NY State tried to pass a “Regents Prayer” in 1955 during the height of The Red Scare and McCarthyism (which is also when the words “under God” were added to the Pledge of Allegiance). The prayer was recommended (but not required) for the school districts under its purview. The prayer was relatively short: “Almighty God, we acknowledge our dependence on Thee, and we beg Thy blessings upon us, our parents, our teachers, and our country.” The board stated that the prayer would “combat juvenile delinquency and counter the spread of Communism.” I am proud to say that it was parents in the Herricks School District (where my wife and I live and where we raised out 3 boys) who brought a lawsuit against the prayer and won their case in SCOTUS. That case, Engel v. Vitale, decided in a 6-2 vote in 1962, is the first SCOTUS decision on prayer in schools. Its ruling that it was unconstitutional for schools to compel prayer of any kind effectively ended prayer in public schools. Go Highlanders!!

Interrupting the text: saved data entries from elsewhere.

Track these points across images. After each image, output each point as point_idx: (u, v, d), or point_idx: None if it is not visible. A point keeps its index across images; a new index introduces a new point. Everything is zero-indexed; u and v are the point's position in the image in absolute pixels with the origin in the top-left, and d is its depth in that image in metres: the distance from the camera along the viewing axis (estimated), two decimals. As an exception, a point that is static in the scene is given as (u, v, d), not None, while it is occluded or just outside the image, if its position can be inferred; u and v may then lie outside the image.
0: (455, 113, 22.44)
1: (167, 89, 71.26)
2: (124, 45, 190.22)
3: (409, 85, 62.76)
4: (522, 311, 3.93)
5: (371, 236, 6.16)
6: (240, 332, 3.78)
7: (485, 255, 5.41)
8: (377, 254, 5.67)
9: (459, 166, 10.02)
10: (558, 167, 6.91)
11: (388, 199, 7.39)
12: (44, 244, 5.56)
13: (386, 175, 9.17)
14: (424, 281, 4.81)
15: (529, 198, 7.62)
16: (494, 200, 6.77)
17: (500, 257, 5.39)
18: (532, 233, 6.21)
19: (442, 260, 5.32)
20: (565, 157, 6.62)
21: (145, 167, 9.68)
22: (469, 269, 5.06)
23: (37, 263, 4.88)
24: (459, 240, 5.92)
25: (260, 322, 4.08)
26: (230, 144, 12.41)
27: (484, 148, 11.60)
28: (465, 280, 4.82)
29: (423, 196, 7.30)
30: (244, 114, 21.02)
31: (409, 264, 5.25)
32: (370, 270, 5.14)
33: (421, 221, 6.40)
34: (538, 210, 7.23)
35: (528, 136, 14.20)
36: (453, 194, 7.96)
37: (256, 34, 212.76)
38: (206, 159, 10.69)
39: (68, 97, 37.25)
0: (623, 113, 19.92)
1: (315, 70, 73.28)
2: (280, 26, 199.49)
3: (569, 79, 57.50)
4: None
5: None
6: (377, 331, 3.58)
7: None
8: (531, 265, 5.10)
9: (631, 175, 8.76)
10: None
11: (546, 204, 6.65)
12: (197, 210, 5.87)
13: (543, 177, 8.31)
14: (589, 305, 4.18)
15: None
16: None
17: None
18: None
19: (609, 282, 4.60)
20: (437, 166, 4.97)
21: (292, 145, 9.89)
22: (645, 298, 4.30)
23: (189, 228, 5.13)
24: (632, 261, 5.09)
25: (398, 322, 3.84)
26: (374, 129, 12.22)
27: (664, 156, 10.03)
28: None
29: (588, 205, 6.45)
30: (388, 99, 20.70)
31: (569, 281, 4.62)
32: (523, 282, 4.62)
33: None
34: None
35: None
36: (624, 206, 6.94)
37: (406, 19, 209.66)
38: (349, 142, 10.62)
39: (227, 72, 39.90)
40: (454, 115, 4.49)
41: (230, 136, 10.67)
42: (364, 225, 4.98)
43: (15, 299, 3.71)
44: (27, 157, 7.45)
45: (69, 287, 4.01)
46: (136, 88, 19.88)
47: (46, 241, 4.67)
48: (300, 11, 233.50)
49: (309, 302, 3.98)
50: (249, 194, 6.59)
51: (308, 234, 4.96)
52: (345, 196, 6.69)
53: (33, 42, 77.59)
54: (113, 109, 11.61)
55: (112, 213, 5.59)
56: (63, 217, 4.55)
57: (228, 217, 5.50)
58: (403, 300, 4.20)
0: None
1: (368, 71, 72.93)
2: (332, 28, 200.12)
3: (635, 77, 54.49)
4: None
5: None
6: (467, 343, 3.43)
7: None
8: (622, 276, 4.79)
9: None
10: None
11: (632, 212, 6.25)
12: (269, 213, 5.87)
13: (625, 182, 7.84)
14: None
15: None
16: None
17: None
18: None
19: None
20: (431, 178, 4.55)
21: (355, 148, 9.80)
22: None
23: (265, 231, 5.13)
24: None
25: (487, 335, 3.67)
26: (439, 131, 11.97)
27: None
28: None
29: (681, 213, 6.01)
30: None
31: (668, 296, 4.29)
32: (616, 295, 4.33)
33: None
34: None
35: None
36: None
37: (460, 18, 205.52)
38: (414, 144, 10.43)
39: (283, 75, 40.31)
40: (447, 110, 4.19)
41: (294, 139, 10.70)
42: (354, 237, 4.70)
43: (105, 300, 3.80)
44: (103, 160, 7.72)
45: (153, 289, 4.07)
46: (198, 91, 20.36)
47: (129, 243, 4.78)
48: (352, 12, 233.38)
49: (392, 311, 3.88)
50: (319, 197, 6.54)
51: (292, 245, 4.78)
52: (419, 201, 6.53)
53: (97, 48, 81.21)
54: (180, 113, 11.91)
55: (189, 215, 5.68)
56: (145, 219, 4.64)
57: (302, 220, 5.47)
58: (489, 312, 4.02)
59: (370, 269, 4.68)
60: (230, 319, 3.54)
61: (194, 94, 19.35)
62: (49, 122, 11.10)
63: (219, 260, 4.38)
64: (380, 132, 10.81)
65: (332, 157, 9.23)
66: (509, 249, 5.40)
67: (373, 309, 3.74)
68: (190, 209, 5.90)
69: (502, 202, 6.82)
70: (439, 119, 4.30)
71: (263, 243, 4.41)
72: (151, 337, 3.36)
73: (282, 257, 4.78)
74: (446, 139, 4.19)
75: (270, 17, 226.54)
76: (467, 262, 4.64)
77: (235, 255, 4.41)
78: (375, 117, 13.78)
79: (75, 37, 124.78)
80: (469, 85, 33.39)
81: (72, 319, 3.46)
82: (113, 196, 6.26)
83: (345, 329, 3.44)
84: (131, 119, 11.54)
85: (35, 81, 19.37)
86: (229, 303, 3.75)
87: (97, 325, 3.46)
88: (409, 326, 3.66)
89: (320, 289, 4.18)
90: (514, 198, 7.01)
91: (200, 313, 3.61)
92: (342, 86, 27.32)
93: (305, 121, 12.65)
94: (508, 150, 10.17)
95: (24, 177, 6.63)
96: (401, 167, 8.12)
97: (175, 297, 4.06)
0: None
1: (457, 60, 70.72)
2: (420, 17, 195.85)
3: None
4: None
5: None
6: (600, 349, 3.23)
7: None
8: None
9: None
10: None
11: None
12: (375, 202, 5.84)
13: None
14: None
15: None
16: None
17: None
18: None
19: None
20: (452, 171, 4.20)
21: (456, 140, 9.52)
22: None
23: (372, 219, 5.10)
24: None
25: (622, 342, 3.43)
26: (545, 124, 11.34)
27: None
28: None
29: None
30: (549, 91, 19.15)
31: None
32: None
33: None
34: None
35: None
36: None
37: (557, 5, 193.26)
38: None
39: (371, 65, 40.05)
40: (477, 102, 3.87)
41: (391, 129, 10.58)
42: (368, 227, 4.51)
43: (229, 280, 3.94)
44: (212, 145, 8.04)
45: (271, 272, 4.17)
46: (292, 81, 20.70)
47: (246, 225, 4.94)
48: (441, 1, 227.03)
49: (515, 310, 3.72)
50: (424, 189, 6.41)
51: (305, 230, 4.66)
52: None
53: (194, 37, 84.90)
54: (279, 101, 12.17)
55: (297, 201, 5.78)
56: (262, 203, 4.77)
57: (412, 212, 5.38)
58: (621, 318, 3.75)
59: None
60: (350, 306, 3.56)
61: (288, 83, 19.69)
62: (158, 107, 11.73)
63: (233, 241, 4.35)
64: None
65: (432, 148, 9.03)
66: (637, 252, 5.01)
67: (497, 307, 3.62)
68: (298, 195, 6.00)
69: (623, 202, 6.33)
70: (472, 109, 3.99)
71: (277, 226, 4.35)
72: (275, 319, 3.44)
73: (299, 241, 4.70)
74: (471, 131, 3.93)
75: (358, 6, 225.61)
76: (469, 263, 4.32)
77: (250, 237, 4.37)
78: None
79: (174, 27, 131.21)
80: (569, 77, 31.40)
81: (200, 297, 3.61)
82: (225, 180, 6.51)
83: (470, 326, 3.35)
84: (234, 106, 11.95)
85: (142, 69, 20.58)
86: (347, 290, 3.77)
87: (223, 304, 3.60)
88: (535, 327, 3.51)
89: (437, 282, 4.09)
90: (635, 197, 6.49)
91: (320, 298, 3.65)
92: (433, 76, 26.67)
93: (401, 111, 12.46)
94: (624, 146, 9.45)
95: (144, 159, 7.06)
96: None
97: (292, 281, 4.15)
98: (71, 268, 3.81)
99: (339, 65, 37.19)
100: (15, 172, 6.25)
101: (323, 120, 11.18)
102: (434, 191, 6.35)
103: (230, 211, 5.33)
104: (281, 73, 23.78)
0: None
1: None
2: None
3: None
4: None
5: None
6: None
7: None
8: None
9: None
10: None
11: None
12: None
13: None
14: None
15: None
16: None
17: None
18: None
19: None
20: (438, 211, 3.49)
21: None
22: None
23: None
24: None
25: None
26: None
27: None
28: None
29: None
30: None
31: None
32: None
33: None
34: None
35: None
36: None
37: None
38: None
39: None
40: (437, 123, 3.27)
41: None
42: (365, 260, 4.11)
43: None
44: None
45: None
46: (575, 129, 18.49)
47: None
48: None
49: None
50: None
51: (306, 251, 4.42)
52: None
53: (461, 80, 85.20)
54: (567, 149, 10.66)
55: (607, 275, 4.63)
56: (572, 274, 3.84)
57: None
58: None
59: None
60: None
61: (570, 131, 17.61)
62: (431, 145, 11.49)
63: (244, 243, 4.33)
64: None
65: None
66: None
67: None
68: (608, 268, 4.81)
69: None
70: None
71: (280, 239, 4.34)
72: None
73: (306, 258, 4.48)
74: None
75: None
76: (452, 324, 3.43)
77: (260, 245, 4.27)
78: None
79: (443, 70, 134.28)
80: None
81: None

There are some instances when religious freedom and secular rights have been temporarily balanced. Some administrations have introduced a “moment of silence” or “moment of reflection” in which a student may, if they wish to, offer a silent prayer. SCOTUS in Wallace v. Jaffree (1984) held that a moment of silence in schools for the purpose of individual prayer or meditation constituted a valid application of the Free Exercise Clause while a moment of silence for “the clear intended purpose of a state-approved devotional activity” constituted a violation of the Establishment Clause. Generally, if it appears that participants at a state-sponsored event are more likely to influence the State itself, courts may treat prayer as “legislative prayer.” If, on the other hand, the State is more likely to influence participants at its events, courts may treat prayer as “state-sponsored” prayer and thereby rule it unconstitutional.
It will all depend on whether the Court feels that students may feel compelled to participate and/or whether the coach doing it on the 50 yard line might seem like the school was endorsing Christian prayer over other prayer. Can you imagine the uproar if the coach were Muslim or Wiccan or wanted to pray in Arabic or conduct an animal sacrificial rite instead of a Christian prayer? If you can imagine the uproar, then you understand why this type of religious performance needs to be banned. Students idolize their coach; he controls their playing time; serves as a role model; and they curry his favor. An athiest or Jewish or Hindi high schooler would be put under tremendous pressure to stand by while his teammates join the coach on the 50 yard line for a prayer. The coach is free to pray silently to himself. He does not need to make a show of it on the 50 yard line. Doing that implies religious preference and ostracizes the other.
That being said, I fully expect this SCOTUS to land 6-3 on the side of the coach. They will likely do their best to limit it to the unclear facts of this case but it will open a door that has been closed tightly for decades.